◆ **Exercise goal**
Only one stretch of the records below should be repeated. It starts with the line containing "root of tail: (70, 270)" and goes on through the line containing "right back paw: (105, 298)", exactly as written.

Stored data entries:
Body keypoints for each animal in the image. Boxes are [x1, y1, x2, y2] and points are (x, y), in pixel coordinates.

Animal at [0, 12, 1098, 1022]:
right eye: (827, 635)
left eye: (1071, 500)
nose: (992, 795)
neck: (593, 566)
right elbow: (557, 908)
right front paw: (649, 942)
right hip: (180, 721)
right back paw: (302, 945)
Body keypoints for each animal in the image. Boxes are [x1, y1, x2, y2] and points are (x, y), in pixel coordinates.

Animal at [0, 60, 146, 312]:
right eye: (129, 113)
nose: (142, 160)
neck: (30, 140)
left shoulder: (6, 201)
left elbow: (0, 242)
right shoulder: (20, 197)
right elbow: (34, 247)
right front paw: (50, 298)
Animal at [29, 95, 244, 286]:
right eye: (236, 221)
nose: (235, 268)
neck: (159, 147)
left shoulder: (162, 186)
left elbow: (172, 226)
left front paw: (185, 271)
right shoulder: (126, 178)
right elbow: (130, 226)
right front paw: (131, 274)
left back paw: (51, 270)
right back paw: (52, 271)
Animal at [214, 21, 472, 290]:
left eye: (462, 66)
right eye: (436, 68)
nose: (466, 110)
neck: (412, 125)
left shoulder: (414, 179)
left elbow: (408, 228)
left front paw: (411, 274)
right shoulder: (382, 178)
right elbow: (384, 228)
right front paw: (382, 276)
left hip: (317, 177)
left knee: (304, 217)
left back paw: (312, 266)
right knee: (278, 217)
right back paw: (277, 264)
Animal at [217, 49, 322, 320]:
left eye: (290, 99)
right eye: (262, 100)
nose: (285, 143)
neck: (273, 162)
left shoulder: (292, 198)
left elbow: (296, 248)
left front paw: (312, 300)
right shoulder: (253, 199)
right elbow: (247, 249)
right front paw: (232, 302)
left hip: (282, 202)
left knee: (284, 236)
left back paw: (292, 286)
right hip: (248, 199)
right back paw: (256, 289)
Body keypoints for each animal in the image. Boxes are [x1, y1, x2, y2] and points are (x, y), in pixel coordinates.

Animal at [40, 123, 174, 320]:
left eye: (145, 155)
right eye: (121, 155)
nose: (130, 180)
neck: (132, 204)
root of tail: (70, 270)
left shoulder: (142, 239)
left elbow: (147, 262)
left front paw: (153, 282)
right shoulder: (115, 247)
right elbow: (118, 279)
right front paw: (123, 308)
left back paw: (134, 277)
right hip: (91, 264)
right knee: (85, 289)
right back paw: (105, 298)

...

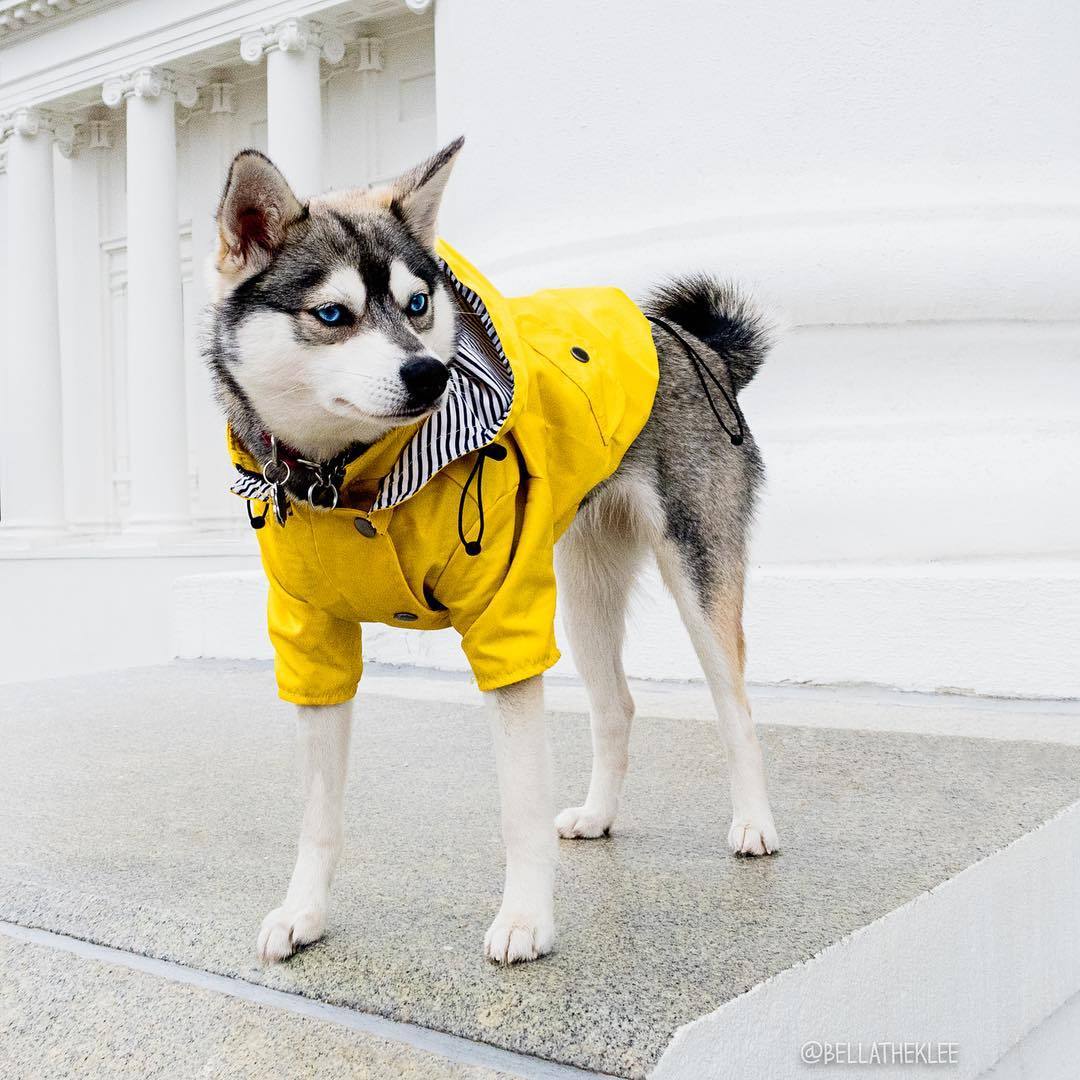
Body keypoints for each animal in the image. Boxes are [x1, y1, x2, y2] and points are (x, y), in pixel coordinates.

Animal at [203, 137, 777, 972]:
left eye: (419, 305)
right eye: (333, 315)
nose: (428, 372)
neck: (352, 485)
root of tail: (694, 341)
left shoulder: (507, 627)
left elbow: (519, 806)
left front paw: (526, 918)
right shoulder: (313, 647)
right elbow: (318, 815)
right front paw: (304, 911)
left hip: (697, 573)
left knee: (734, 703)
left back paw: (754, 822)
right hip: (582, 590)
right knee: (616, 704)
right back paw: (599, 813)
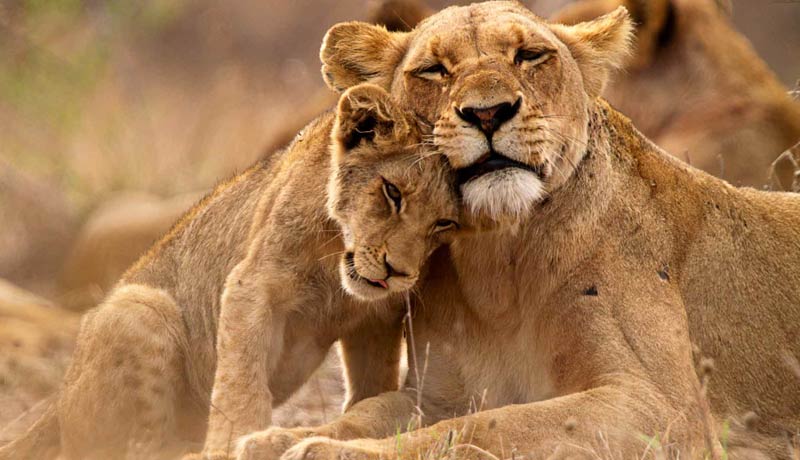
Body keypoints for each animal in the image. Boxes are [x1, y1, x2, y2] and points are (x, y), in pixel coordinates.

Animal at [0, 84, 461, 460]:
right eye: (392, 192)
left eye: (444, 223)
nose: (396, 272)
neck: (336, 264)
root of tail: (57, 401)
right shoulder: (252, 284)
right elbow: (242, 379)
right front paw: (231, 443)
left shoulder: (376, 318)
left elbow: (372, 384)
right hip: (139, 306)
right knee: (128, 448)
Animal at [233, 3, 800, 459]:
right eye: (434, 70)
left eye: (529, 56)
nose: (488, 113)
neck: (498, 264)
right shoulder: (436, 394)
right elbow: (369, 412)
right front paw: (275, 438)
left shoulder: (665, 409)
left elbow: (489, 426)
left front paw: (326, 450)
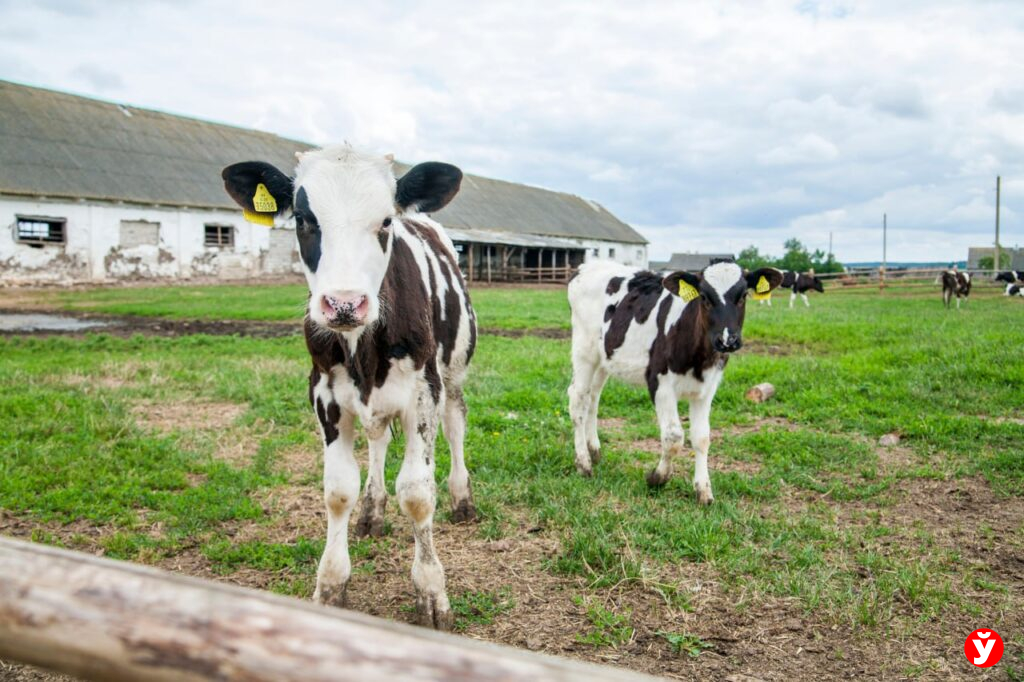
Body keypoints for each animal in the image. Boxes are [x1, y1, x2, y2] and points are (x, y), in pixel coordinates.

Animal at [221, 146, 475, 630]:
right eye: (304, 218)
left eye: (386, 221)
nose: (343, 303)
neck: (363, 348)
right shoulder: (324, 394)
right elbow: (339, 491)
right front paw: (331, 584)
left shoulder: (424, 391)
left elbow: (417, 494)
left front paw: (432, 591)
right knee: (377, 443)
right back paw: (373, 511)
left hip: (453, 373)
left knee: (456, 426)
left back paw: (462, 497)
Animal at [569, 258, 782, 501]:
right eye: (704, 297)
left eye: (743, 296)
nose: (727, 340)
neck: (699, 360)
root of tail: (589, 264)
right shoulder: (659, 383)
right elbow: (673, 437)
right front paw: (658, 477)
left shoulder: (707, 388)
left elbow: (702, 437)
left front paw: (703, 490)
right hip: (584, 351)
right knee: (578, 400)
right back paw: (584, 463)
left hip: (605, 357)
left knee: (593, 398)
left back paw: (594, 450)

--

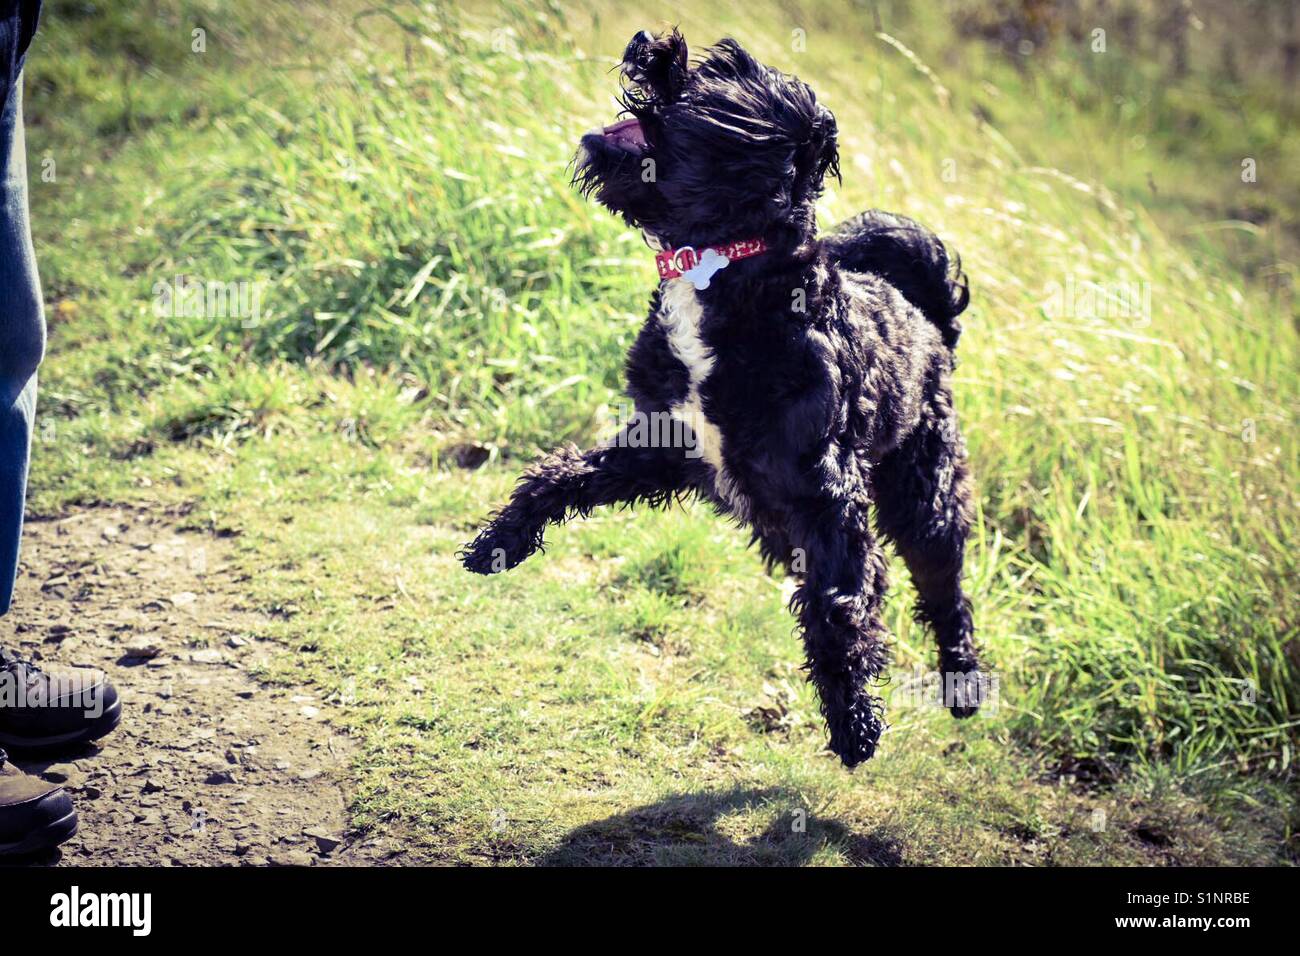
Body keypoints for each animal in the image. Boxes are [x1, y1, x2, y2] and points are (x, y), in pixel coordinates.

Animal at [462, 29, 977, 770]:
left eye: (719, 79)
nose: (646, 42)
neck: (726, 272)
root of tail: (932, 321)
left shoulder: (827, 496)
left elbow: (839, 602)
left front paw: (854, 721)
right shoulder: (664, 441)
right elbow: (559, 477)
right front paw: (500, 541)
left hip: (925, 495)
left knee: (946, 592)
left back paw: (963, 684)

◆ **Written solution**
root of tail: (70, 270)
left shoulder: (142, 239)
left elbow: (147, 262)
left front paw: (153, 282)
right shoulder: (115, 247)
right elbow: (118, 279)
right front paw: (123, 308)
left back paw: (134, 277)
right hip: (91, 264)
right knee: (85, 289)
right back paw: (105, 298)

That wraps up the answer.